La migration renvoie à une multitude d’images marquantes, que ce soit la crise en Syrie, la création du Pakistan, les déportations des Acadiens ou, dans un futur lointain, l’île de Tuvalu au milieu de l’océan Atlantique qui sera submergée, laissant une population entière apatride. Alors que ces migrations semblent éloignées et abstraites, elles amènent dans la sphère sociale l’enjeu de l’identité et du rapport à l’Autre. Comment se passe cette transition dans le vécu et comment, en tant que société, nous accueillons cette souffrance?
Selon Boris Cyrulnik, psychiatre et psychanalyste français, il existe deux types de migration, la migration choisie, qu’il qualifie d’heureuse, et la migration contrainte ou forcée. La migration choisie représente celle d’un individu qui décide de partir vivre ailleurs. Cette migration représente une aventure nouvelle. Il y a généralement une plus grande ouverture de la personne et de la société d’accueil. La migration contrainte représente quant à elle celle de l’individu qui est forcé de quitter son pays pour des causes de conflits, de guerres, de changements climatiques, etc.
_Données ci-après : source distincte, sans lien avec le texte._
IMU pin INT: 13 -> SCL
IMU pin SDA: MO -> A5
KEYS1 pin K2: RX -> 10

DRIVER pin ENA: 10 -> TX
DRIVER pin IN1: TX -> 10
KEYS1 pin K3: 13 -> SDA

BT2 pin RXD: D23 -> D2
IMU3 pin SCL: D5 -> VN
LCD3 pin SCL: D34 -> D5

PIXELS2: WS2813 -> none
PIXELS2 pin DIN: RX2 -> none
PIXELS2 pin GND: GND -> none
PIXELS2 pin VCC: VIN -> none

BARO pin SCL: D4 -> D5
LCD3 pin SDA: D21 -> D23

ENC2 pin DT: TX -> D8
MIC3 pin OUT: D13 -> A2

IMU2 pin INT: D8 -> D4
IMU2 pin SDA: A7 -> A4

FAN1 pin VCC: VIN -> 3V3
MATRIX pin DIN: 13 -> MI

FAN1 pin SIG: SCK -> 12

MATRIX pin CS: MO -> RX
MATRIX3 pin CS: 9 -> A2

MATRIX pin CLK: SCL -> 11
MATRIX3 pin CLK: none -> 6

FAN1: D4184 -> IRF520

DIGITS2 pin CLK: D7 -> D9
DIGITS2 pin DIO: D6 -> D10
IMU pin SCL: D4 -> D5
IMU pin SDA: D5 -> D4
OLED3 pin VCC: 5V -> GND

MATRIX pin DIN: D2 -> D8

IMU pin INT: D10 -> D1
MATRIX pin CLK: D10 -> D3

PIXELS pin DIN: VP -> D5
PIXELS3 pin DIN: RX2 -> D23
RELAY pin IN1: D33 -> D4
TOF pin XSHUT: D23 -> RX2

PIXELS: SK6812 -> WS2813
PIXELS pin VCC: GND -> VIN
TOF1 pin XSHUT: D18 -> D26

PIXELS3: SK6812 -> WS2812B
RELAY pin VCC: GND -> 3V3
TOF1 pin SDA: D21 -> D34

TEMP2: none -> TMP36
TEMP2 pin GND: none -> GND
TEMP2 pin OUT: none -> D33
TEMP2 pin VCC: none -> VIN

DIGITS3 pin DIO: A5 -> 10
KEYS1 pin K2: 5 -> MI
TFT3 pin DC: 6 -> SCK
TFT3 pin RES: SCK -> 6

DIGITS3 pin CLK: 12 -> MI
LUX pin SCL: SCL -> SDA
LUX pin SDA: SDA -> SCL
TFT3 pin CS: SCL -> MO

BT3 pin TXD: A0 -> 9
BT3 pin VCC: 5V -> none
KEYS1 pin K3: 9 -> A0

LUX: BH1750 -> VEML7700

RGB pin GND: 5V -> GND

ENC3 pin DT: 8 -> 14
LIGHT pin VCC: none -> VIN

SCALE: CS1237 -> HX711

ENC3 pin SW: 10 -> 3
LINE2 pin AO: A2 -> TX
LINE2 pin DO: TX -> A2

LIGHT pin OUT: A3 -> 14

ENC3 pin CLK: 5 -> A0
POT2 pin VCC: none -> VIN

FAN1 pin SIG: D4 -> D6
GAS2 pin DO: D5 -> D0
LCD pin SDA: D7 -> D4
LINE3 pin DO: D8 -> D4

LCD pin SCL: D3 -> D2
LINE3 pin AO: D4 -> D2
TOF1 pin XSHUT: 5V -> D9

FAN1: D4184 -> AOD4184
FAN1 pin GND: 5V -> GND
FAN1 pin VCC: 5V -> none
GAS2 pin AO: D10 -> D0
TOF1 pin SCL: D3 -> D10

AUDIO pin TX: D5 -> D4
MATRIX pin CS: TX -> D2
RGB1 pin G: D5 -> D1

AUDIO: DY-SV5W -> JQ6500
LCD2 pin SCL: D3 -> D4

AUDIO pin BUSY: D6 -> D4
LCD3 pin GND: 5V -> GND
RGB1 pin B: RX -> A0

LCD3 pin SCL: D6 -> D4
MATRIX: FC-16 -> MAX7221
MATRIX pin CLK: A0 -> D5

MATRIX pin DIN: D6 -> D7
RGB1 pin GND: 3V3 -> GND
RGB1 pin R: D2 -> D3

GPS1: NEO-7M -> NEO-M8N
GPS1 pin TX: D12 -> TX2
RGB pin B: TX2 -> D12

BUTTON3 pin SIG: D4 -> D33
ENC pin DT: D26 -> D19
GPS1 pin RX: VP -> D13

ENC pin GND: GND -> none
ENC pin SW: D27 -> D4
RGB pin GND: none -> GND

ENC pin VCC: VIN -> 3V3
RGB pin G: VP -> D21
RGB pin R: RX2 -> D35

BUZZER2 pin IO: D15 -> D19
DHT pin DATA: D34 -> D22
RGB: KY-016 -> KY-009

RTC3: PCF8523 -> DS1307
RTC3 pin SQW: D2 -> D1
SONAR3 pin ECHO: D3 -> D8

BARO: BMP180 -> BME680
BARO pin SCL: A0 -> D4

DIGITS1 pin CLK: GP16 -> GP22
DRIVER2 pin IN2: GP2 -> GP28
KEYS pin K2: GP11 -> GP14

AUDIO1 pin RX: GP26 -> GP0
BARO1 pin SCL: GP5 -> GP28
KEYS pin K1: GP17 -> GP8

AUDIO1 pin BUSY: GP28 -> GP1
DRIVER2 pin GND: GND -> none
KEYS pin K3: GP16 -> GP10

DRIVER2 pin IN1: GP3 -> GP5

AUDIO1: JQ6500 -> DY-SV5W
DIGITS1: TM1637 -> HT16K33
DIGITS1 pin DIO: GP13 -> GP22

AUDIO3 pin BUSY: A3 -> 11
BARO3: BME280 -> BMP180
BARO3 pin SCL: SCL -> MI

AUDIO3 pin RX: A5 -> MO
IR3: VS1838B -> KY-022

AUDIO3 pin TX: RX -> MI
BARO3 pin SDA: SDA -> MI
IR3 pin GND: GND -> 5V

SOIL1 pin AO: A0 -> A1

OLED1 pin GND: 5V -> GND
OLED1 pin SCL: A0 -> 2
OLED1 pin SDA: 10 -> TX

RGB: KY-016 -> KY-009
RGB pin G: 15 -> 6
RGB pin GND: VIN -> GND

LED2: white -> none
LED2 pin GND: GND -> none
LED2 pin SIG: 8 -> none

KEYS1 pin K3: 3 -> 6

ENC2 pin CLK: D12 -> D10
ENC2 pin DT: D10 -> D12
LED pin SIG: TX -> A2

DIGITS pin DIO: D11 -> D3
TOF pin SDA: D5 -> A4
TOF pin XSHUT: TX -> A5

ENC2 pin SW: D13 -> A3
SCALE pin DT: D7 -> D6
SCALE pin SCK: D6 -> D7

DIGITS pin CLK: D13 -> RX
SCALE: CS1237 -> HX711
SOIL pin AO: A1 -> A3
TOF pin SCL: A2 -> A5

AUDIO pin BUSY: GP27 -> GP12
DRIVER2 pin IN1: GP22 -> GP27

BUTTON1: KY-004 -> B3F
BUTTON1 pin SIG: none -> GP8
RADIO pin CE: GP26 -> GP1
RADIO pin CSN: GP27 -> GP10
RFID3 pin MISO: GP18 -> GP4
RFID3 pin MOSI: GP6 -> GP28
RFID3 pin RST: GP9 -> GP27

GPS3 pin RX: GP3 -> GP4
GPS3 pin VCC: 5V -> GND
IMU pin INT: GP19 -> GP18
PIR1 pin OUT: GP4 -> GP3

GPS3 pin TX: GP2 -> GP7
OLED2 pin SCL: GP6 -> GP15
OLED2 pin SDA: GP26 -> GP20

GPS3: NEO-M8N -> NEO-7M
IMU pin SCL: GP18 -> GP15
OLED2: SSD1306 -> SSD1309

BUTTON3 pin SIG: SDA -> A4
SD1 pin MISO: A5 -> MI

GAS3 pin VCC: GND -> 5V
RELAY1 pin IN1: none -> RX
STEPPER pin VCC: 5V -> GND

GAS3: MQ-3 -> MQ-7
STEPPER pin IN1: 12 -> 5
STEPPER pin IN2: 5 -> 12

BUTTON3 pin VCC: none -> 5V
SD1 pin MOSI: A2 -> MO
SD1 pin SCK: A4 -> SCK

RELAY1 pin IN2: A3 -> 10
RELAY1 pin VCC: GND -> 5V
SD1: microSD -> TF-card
L’intégration de cette personne se fait difficilement puisqu’elle ne sait pas si elle va rester longtemps dans le pays d’accueil, elle fait face aux barrières culturelles et elle peut subir un stress post-traumatique résultant de ses expériences passées. La personne éprouve souvent de la difficulté à aller chercher de l’aide et du soutien à cause des barrières culturelles, linguistiques et de la crainte du jugement par rapport aux problèmes de santé mentale. Par conséquent, les nouveaux arrivants vont souvent intérioriser leurs difficultés. Les enfants de ces nouveaux arrivants, les immigrants de 2e génération, vont généralement vivre un questionnement identitaire, car ils auront vu leurs parents se taire et ils doivent prendre leur place au sein de la société. La migration peut donc être une source de souffrance émotionnelle et on peut se demander comment cette souffrance est accueillie au sein du pays hôte1.
Le champ de la psychiatrie tente d’intégrer l’aspect culturel dans la santé mentale à travers le courant de la psychiatrie culturelle, issu des années 1970. Ce courant s’efforce d’inclure les particularités propres à une culture à l’universalisme que représente le diagnostic. Un des exemples est le « syndrome propre à la culture » qui répertorie les pathologies mentales propres à un groupe ethnique ou à une aire géographique. Cependant, « socialiser le symptôme » ou le « codifier » pose plusieurs difficultés. D’une part, on peut remettre en question les critères à travers lesquels le symptôme est considéré comme issu du social. Dans la psychiatrie actuelle, la recherche du diagnostic est un incontournable, mais il peut faire perdre l’essentiel, soit la trajectoire, le contexte et l’histoire de la personne immigrante. D’autre part, le fait de « codifier » le symptôme oblige la personne qui cherche de l’aide à adapter son langage pour cadrer avec la sphère institutionnelle2. Les conséquences possibles des limites du champ de la psychiatrie actuelle sont une mauvaise perception de la souffrance émotionnelle ou de l’exclusion des personnes qui ont des difficultés d’adaptation et qui peinent à recevoir un soutien dans des conditions difficiles.
Les organismes communautaires et alternatifs en santé mentale représentent ainsi une bonne porte d’entrée pour les personnes vivant avec un problème de santé mentale et surtout pour les personnes qui échappent au réseau de la santé, car ils valorisent une approche basée sur l’entraide et l’accueil de la personne avec ou sans diagnostic. Ces organismes visent à favoriser les conditions d’une bonne santé mentale en travaillant notamment au développement de la confiance en soi et aux autres pour s’adapter aux situations difficiles. Ces organisations jouent aussi un rôle dans le développement du sentiment d’appartenance. Plusieurs organismes sont des milieux de vie où se développent des projets communs dans une perspective de changement social, ce qui contribue au sentiment d’appartenance de l’individu à sa communauté.
Lorsqu’il est question de la santé mentale des migrants, il est nécessaire de ne pas perdre de vue l’humain à travers la recherche d’un diagnostic et de reconnaître le travail des organismes qui œuvrent à réduire la peur de la différence tant chez la personne immigrante que dans la société d’accueil.
1. Boris Cyrulnik, « Migrations et santé mentale, migrations futures ». Entrevue avec Charles-Antoine Rouyer, 2013.
2. C. Gard, « Migration et santé mentale: quelques enjeux politiques et cliniques de la psychiatrie contemporaine », L’information psychiatrique, vol. 91, 2015.
L’auteure est agente de liaison au Regroupement des organismes communautaires et alternatifs en santé mentale du Bas-du-Fleuve (ROCASM-BF). Le ROCASM-BF a entre autres pour mission de promouvoir l’approche alternative en santé mentale dans la région du Bas-Saint-Laurent.